■ Article
▼

For fiscal 2026, Affirm guided GMV above $46 billion, slightly ahead of the Street's $45.8 billion estimate. Although guidance for the take rate (~8.4%) and notional revenue (>$3.86 billion vs. $3.90 billion expected) was slightly below consensus, profitability targets came in comfortably ahead.

Management expects RLTC margin of 4.0%, flat year-over-year but at the high end of its range, an adjusted operating margin above 26.1% (+200bps Y/Y), and a GAAP operating margin above 6.0% (+800bps Y/Y). Smith emphasized Affirm's track record of exceeding guidance, noting that fiscal 2024 and fiscal 2025 GMV each finished 9–11% above initial forecasts.

Key call takeaways included a 66% Y/Y increase in 0% APR loans to $3 billion, underscoring their role in acquiring new customers, as half of first-time Affirm users start with a 0% product. Guidance assumes Walmart (NYSE:WMT) removes Affirm from its website by early fiscal 2026, but about one-third of Walmart's volume originates from the Affirm app, which could sustain sales. Credit trends remain solid, with 30+ day delinquencies down 18bps Y/Y, reflecting a favorable mix shift toward low-risk, interest-free products.

▲

■ Given request
Return the stretch of the article on Affirm's fiscal 2026 guidance from "For fiscal 2026, Affirm" through "above initial forecasts.", copied word for word.

■ Provided records
▼

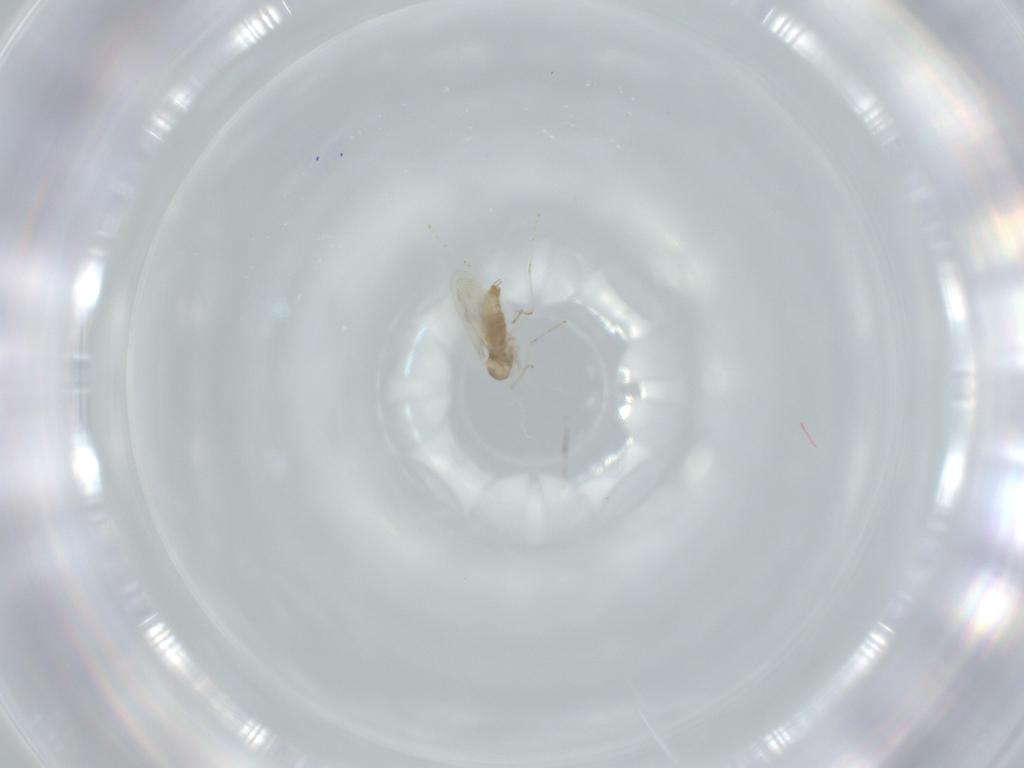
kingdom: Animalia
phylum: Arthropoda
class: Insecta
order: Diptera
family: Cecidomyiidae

▲
▼

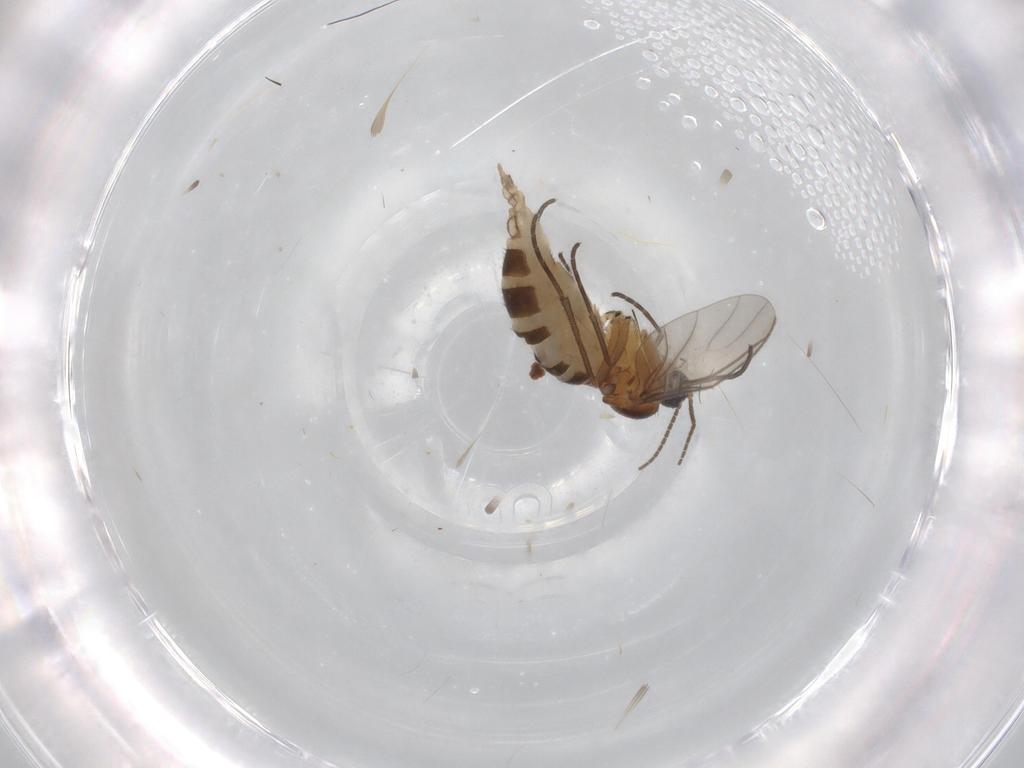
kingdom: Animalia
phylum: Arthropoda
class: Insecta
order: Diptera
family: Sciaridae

▲

■ Output of the task
For fiscal 2026, Affirm guided GMV above $46 billion, slightly ahead of the Street's $45.8 billion estimate. Although guidance for the take rate (~8.4%) and notional revenue (>$3.86 billion vs. $3.90 billion expected) was slightly below consensus, profitability targets came in comfortably ahead.

Management expects RLTC margin of 4.0%, flat year-over-year but at the high end of its range, an adjusted operating margin above 26.1% (+200bps Y/Y), and a GAAP operating margin above 6.0% (+800bps Y/Y). Smith emphasized Affirm's track record of exceeding guidance, noting that fiscal 2024 and fiscal 2025 GMV each finished 9–11% above initial forecasts.